#### Work to be completed:
From the records that follow, quote verbatim the lines beginning with the one containing "Spring Chinook, Steelhead, Spring" and ending with the one containing "Count the number of slices in the pie.", inclusive of both.

Provided information: Begin

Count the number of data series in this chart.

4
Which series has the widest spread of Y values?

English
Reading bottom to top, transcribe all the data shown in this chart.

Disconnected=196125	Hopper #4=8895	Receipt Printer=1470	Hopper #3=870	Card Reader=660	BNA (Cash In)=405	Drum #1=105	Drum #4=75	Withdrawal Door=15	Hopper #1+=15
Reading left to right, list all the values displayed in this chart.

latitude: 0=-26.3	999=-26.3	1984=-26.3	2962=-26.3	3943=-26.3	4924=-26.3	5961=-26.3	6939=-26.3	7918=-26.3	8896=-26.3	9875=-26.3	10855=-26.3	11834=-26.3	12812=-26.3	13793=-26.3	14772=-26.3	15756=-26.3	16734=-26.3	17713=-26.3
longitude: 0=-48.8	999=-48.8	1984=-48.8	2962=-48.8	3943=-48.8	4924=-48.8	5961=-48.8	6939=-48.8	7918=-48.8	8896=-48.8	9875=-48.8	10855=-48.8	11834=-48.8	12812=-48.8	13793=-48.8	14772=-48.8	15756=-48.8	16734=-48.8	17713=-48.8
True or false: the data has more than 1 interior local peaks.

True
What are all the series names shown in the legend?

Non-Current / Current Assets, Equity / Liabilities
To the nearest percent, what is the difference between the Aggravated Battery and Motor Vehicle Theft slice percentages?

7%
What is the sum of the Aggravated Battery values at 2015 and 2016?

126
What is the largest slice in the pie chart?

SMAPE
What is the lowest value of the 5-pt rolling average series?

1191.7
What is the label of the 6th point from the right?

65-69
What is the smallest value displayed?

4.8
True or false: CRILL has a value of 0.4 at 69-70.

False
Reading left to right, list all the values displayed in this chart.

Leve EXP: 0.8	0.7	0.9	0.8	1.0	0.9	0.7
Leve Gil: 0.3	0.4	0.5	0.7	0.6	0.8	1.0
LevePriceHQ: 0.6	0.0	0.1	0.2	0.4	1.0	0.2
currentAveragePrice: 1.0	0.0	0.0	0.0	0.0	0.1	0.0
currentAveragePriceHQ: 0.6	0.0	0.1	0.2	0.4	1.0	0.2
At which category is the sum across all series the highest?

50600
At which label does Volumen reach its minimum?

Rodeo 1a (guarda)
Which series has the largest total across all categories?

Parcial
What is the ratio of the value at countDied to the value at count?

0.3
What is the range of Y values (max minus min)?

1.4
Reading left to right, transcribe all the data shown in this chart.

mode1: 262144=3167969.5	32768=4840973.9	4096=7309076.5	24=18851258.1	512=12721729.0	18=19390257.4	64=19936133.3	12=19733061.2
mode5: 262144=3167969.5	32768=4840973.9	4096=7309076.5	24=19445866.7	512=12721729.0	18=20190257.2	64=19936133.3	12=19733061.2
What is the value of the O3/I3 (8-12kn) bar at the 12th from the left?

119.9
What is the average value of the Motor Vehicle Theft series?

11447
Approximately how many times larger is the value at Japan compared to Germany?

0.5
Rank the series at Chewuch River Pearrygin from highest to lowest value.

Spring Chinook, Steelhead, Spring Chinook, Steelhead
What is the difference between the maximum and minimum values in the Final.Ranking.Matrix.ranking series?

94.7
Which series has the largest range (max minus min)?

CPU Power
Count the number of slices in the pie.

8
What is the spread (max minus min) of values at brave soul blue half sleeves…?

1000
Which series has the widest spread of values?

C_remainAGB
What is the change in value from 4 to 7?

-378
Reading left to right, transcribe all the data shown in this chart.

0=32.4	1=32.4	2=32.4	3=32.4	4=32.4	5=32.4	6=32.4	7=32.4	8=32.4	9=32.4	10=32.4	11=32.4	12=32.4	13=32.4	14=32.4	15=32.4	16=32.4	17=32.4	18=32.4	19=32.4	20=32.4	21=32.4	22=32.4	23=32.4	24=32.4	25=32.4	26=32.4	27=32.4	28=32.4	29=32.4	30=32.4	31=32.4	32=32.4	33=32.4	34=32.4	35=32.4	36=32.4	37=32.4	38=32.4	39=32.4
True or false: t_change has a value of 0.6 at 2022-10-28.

Provided information: End

#### Response for this exercise:
Spring Chinook, Steelhead, Spring Chinook, Steelhead
What is the difference between the maximum and minimum values in the Final.Ranking.Matrix.ranking series?

94.7
Which series has the largest range (max minus min)?

CPU Power
Count the number of slices in the pie.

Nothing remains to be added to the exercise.